Visioning updates shared
NEW ULM — Updates from seven projects spawned during the 2020 Community Visioning event last year were heard Thursday afternoon.
Last November, the New Ulm Area Foundation sponsored a visioning conference where community members generated ideas to address New Ulm’s needs. Eventually they were distilled into seven independent projects that have been working toward tangible progress by 2020.
A member of each group responsible for a project presented on what has been accomplished so far.
The Riverfront Development Advocacy Group (RDAG) spoke first. Lee Weber opened by acknowledging that many of the group’s initial intentions were included in the city’s comprehensive plan.
RDAG is working on the Franklin School building that sits in Riverside Park. RDAG is starting with basic needs, or low-hanging fruit, as Weber said.
The group asked citizens their wishes and now intends to start with operational bathrooms and handicap accessibility.
RDAG also intends to expand the Bike Circle Route Trail out to Riverside. It hopes to get a spur marked from the trail near German Street, following First South Street to the park.
Next to speak was Cindy Winters who represented the Downtown Action Team. They have focused on developing a more bike and pedestrian friendly downtown. Creating a more walkable and bike-able downtown is an economic driver, Winters said.
The team also collected input from businesses via an informal survey. It found support for a number of changes.
One was changing Minnesota Street to a two-way street. As a one-way, it serves to funnel drivers out of the area, Winters said.
The survey also found that most businesses were in favor of adding green spaces and more places for pedestrians to sit, relax and socialize.
Additionally, the team is seeking to update a parking map made by the Chamber of Commerce. The map would be color-coded to indicate how long a vehicle could be parked.
It could be included in a packet of information that the group would like to see handed out with parking tickets informing violators of parking rules as part of a “parking ambassadors” program.
The map should be available on the city and chamber’s websites.
Brian Shropshire spoke for the Business and Industry Council next.

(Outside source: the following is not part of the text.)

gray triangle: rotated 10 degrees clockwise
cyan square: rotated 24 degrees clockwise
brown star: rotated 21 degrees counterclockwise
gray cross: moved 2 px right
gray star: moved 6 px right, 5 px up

The council envisions itself as a liaison between education, housing, business, industry and local government to address collective concerns. Its mission statement focusses on what it seeks to accomplish.
“It states that the industry council is to network with industry leaders to identify common needs, concerns and strengths for the purposes of improving businesses by influencing local leaders and citizens on the impact of industry in New Ulm,” Shropshire said.
Next, the Housing Development Initiative (HNI) was represented by Dan Braam. The HNI is working closely with the Economic Development Authority (EDA).
HNI expects to see a housing study from the EDA as soon as next month, with information on housing needs, Braam said.
Currently, the initiative is building a coordinated plan based off of a 2012 housing study and a plan from Crookston that the Community Housing Development Corporation (CHDC) gave it.
The plan plays into the conversion of apartments at the old middle school by the CHDC. The company is seeking tax credits through the Minnesota Housing Finance Agency (MHFA).
To gain the credits CHDC must show the housing need in New Ulm, which the plan could illustrate.
The CHDC applies for the credits this spring, will find out if it gets the credits in the fall and can get to work next year.
“Nothing is going to happen overnight folks, I hate to burst that bubble on that front but, when it comes to housing, it takes some time,” Braam said.
HNI will hold a public forum at 6 p.m. on May 6 in the library in partnership with the League of Women Voters to collect opinions of housing needs.
The workforce training and education program is in flux, having changed its name a couple of times, according to Tami Murphy.
Murphy spoke for the program. It is currently looking into youth internships and retraining programs for people who switch careers later in life.
One idea is to develop internship programs that pair on-the-job training with additional educational opportunities and community building activities for the interns to keep them invested in New Ulm.
Murphy emphasized the need to work with the people already here, as the job-to-worker ratio is largely one-to-one. So attracting workers from other communities would be fruitless.
Dr. Ann Vogel spoke on efforts to develop a youth center. The group has found that most similar-sized communities cannot sustain a designated building.
Most either run out of funding or interest from the community, Vogel said.
Instead, the group is looking to work with the Parks and Recreation department and New Ulm Public Schools to take advantage of multipurpose spaces.
Vogel said they have found through surveys that most older kids would simply like a place to hang out whereas younger kids seek structured activities.
After the updates, Audra Shaneman, president/CEO of the Chamber, said the marketing program that seeks to attract new citizens to New Ulm has a lot of public support but lacks someone to lead it.
The New Ulm Area Foundation is also looking to aid groups with grants via programs that meet one of its four pillars: art, historic preservation, economic development and education.